## [Task statement]
Top to bottom, output the entries that follow exactly.

## [Material supplied]

○ ○ ○ ○

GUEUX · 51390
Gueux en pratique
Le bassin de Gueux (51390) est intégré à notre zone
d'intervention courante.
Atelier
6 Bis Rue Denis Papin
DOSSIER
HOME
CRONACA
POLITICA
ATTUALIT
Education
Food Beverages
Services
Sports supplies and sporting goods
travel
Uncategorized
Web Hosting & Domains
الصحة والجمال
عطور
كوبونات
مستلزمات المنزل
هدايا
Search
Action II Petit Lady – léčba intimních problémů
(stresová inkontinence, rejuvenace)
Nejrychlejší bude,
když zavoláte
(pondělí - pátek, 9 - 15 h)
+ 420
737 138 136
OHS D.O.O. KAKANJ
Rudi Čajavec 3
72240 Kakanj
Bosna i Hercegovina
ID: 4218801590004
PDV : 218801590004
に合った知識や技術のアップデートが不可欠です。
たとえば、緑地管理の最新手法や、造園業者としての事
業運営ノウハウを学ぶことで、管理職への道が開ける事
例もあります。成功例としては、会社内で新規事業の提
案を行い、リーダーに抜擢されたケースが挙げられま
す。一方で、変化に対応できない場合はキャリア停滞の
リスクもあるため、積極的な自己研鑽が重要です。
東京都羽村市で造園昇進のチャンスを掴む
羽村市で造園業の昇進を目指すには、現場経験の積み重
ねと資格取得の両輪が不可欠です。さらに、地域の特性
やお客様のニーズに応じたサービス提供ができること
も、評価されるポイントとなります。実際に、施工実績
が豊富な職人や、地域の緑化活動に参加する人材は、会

○ ○ ○ ○

## [Written solution]
GUEUX · 51390
Gueux en pratique
Le bassin de Gueux (51390) est intégré à notre zone
d'intervention courante.
Atelier
6 Bis Rue Denis Papin
DOSSIER
HOME
CRONACA
POLITICA
ATTUALIT
Education
Food Beverages
Services
Sports supplies and sporting goods
travel
Uncategorized
Web Hosting & Domains
الصحة والجمال
عطور
كوبونات
مستلزمات المنزل
هدايا
Search
Action II Petit Lady – léčba intimních problémů
(stresová inkontinence, rejuvenace)
Nejrychlejší bude,
když zavoláte
(pondělí - pátek, 9 - 15 h)
+ 420
737 138 136
OHS D.O.O. KAKANJ
Rudi Čajavec 3
72240 Kakanj
Bosna i Hercegovina
ID: 4218801590004
PDV : 218801590004
に合った知識や技術のアップデートが不可欠です。
たとえば、緑地管理の最新手法や、造園業者としての事
業運営ノウハウを学ぶことで、管理職への道が開ける事
例もあります。成功例としては、会社内で新規事業の提
案を行い、リーダーに抜擢されたケースが挙げられま
す。一方で、変化に対応できない場合はキャリア停滞の
リスクもあるため、積極的な自己研鑽が重要です。
東京都羽村市で造園昇進のチャンスを掴む
羽村市で造園業の昇進を目指すには、現場経験の積み重
ねと資格取得の両輪が不可欠です。さらに、地域の特性
やお客様のニーズに応じたサービス提供ができること
も、評価されるポイントとなります。実際に、施工実績
が豊富な職人や、地域の緑化活動に参加する人材は、会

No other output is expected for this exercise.